As you can see, even in Spain, the death rates from COVID-19 for younger people are very low and are well below the annual death rate for any age group in a given year. For children, despite their young age, they are 10-30 times more likely to die from other causes in any given year.

While obviously yearly death rates factor in myriad of causes of death and COVID-19 is just one virus, it still provides much-needed perspective to a public policy response that is completely divorced from the risk for all but the oldest and sickest people in the country.

Also, keep in mind, these numbers represent your chance of dying once you have already contracted the virus, aka the infection fatality rate. Once you couple the chance of contracting the virus in the first place together with the chance of dying from it, many younger people have a higher chance of dying from a lightning strike.

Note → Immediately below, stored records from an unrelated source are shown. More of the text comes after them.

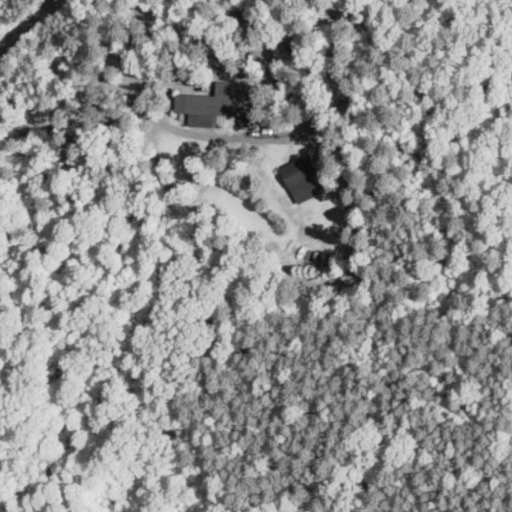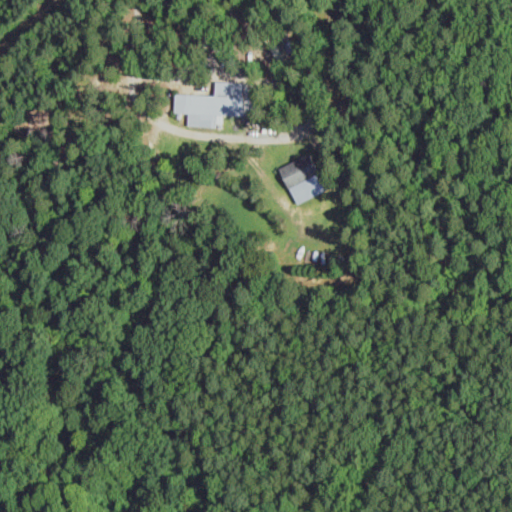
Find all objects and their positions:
building: (284, 48)
building: (221, 102)
building: (221, 103)
road: (236, 136)
building: (305, 178)
building: (305, 179)
road: (4, 506)
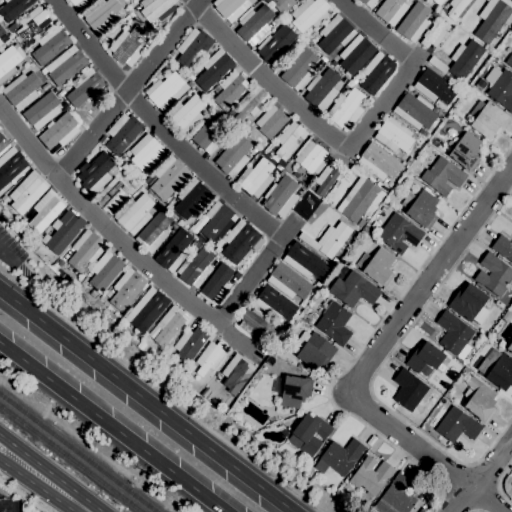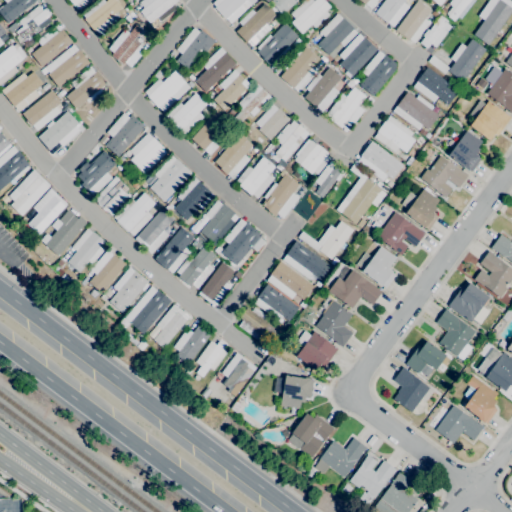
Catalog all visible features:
building: (433, 0)
building: (434, 1)
building: (367, 2)
building: (368, 2)
building: (78, 3)
building: (79, 3)
building: (280, 4)
building: (283, 5)
building: (229, 7)
building: (230, 7)
building: (457, 7)
building: (13, 8)
building: (13, 8)
building: (154, 8)
building: (157, 8)
building: (455, 8)
building: (127, 9)
building: (386, 10)
building: (390, 10)
building: (101, 13)
building: (308, 13)
building: (101, 14)
building: (309, 14)
building: (130, 17)
building: (491, 18)
building: (492, 18)
building: (412, 21)
building: (30, 23)
building: (32, 23)
building: (412, 23)
building: (253, 24)
building: (254, 24)
building: (1, 31)
road: (376, 31)
building: (434, 32)
building: (435, 32)
building: (334, 33)
building: (335, 34)
building: (2, 35)
building: (274, 43)
building: (275, 43)
building: (49, 44)
building: (50, 45)
building: (128, 46)
building: (191, 47)
building: (193, 47)
building: (124, 48)
building: (354, 54)
building: (355, 54)
building: (506, 54)
building: (465, 58)
building: (463, 59)
building: (322, 60)
building: (509, 60)
building: (9, 61)
building: (8, 62)
building: (437, 64)
building: (64, 65)
building: (66, 65)
building: (213, 68)
building: (299, 68)
building: (214, 69)
building: (300, 69)
building: (43, 70)
building: (375, 72)
building: (376, 72)
road: (265, 79)
building: (45, 86)
building: (433, 86)
building: (433, 86)
building: (499, 86)
building: (85, 87)
road: (128, 88)
building: (21, 89)
building: (216, 89)
building: (229, 89)
building: (230, 89)
building: (321, 89)
building: (322, 89)
building: (21, 90)
building: (84, 90)
building: (165, 90)
building: (502, 90)
building: (166, 91)
building: (60, 93)
building: (250, 101)
building: (251, 103)
road: (381, 105)
building: (345, 108)
building: (346, 109)
building: (40, 110)
building: (42, 110)
building: (413, 111)
building: (415, 111)
building: (185, 112)
building: (231, 112)
building: (186, 113)
building: (487, 118)
building: (487, 120)
building: (269, 121)
building: (271, 121)
road: (160, 122)
building: (58, 130)
building: (59, 131)
building: (210, 131)
building: (121, 132)
building: (208, 132)
building: (122, 133)
building: (393, 135)
building: (393, 135)
building: (288, 137)
building: (102, 139)
building: (289, 141)
building: (3, 142)
building: (146, 151)
building: (465, 151)
building: (466, 151)
building: (146, 153)
building: (232, 156)
building: (233, 156)
building: (309, 156)
building: (311, 158)
building: (377, 161)
building: (9, 162)
building: (378, 162)
building: (11, 165)
building: (278, 168)
building: (95, 171)
building: (95, 172)
building: (441, 175)
building: (442, 175)
building: (167, 177)
building: (254, 177)
building: (327, 177)
building: (168, 178)
building: (255, 178)
building: (324, 179)
building: (26, 191)
building: (27, 192)
building: (111, 196)
building: (112, 196)
building: (279, 196)
building: (280, 196)
building: (358, 196)
building: (191, 198)
building: (192, 198)
building: (357, 200)
building: (169, 207)
building: (420, 207)
building: (422, 207)
building: (44, 210)
building: (45, 210)
building: (134, 213)
building: (135, 214)
road: (105, 220)
building: (217, 220)
building: (215, 221)
building: (61, 231)
building: (152, 231)
building: (154, 231)
building: (62, 232)
building: (398, 233)
building: (399, 233)
building: (328, 239)
building: (329, 239)
building: (239, 241)
building: (239, 241)
building: (502, 247)
building: (503, 247)
building: (84, 249)
building: (86, 249)
building: (173, 250)
building: (174, 251)
parking lot: (13, 254)
road: (4, 255)
building: (304, 261)
building: (305, 261)
building: (377, 266)
building: (378, 266)
building: (195, 268)
building: (196, 268)
building: (104, 270)
building: (101, 273)
building: (492, 274)
building: (494, 274)
building: (215, 280)
road: (429, 280)
building: (287, 281)
building: (288, 281)
building: (216, 284)
building: (125, 288)
building: (127, 289)
building: (352, 289)
building: (353, 289)
road: (237, 300)
building: (275, 303)
building: (468, 303)
building: (469, 303)
building: (274, 304)
building: (145, 309)
building: (147, 309)
building: (506, 314)
building: (129, 316)
building: (333, 321)
building: (333, 323)
road: (45, 324)
building: (255, 324)
building: (168, 325)
building: (169, 325)
building: (251, 325)
building: (453, 334)
building: (454, 334)
building: (189, 342)
building: (190, 343)
building: (501, 344)
building: (509, 346)
building: (510, 347)
building: (312, 350)
building: (314, 350)
building: (169, 355)
building: (210, 357)
building: (208, 358)
building: (424, 358)
building: (425, 359)
building: (496, 368)
building: (497, 368)
building: (235, 372)
building: (236, 373)
building: (407, 389)
building: (408, 389)
building: (291, 390)
building: (292, 390)
building: (479, 399)
building: (479, 399)
building: (456, 425)
building: (457, 425)
road: (111, 427)
road: (502, 428)
building: (307, 433)
building: (309, 434)
road: (193, 436)
road: (424, 451)
railway: (77, 453)
building: (338, 457)
building: (339, 457)
road: (22, 458)
railway: (70, 458)
building: (309, 471)
road: (21, 472)
building: (315, 475)
road: (482, 476)
building: (369, 477)
building: (370, 478)
building: (346, 488)
road: (22, 496)
building: (394, 496)
building: (396, 496)
road: (63, 497)
road: (504, 499)
road: (426, 511)
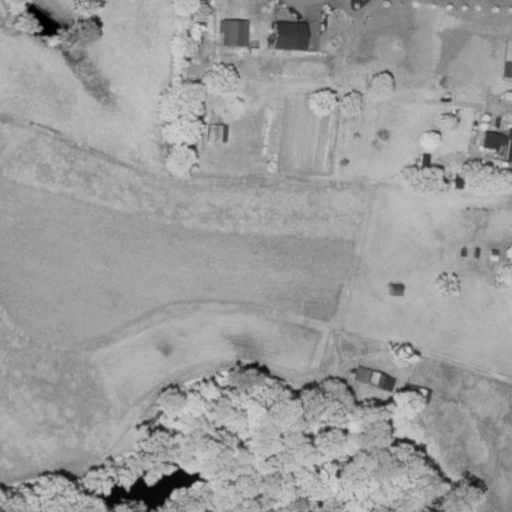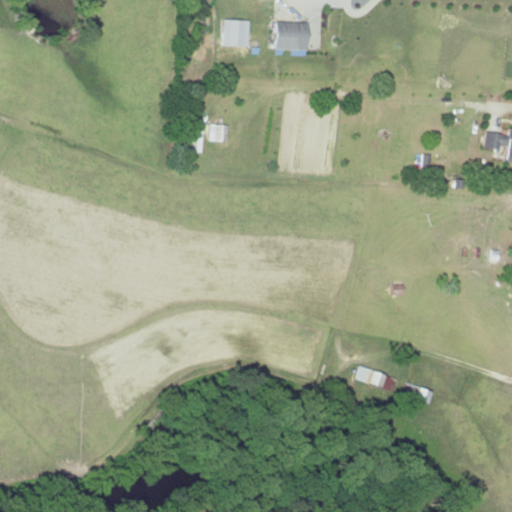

Four infectious disease doctors in Canada estimate that the individual rate of death from COVID-19 for people under 65 years of age is six per million people, or 0.0006 per cent – 1 in 166,666, which is “roughly equivalent to the risk of dying from a motor vehicle accident during the same time period.” These numbers are for Canada, which did have fewer deaths per capita than the U.S.; however, if you take New York City and its surrounding counties out of the equation, the two countries are pretty much the same. Also, remember, so much of the death is associated with the suicidal political decisions of certain states and countries to place COVID-19 patients in nursing homes. An astounding 62 percent of all COVID-19 deaths were in the six states confirmed to have done this, even though they only compose 18 percent of the national population.

We destroyed our entire country and suspended democracy all for a lie, and these people perpetrated the unscientific degree of panic. Will they ever admit the grave consequences of their error?